PROVIDED INFORMATION START

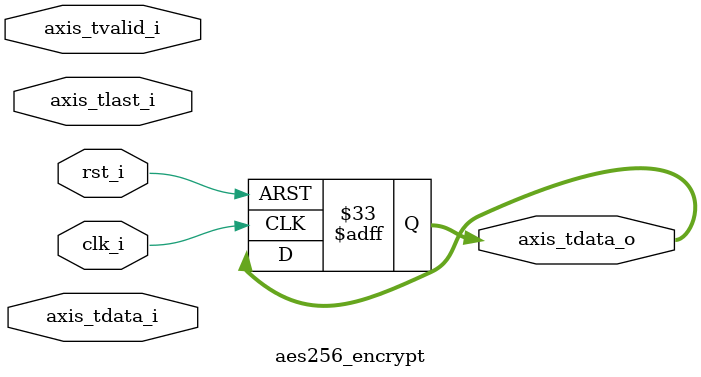
<source format=sv>
module aes256_encrypt (
    input logic clk_i,
    input logic rst_i,

    input  logic [7:0] axis_tdata_i,
    input  logic       axis_tvalid_i,
    input  logic       axis_tlast_i,
    output logic [7:0] axis_tdata_o
);

`include "SBOX"

localparam logic [255:0] KEY = 256'h112233445566778899AABBCCDDEEFF;

logic [127:0] data_storage_0;
logic [127:0] data_storage_1;
logic         data_storage_sel;

typedef enum {
    IDLE, ROUND
} state_t;
state_t state, next_state;

always_ff @( posedge clk_i, posedge rst_i ) begin
    if (rst_i == 1'b1) begin
        axis_tdata_o <= 8'h00;
        state <= IDLE;
        data_storage_0 <= 128'h0;
        data_storage_1 <= 128'h0;
        data_storage_sel <= 1'b0;
    end else begin
        state <= next_state;

        if (axis_tvalid_i == 1'b1) begin
            if (axis_tlast_i == 1'b1) begin
                data_storage_sel <= !data_storage_sel;
            end else begin
                if (data_storage_sel == 1'b0) begin
                    data_storage_0 <= {data_storage_0[120:0], axis_tdata_i};
                end else begin
                    data_storage_1 <= {data_storage_1[120:0], axis_tdata_i};
                end
            end
        end
    end
end

always_comb begin
    unique case (state)
        IDLE : begin
            next_state = IDLE;
        end

        ROUND : begin
            next_state = ROUND;
        end
    endcase
end

endmodule

</source>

PROVIDED INFORMATION END

TO-DO ITEM — For every line above that includes the string "ROUND", copy the line.

EXERCISE ANSWER —
    IDLE, ROUND
        ROUND : begin
            next_state = ROUND;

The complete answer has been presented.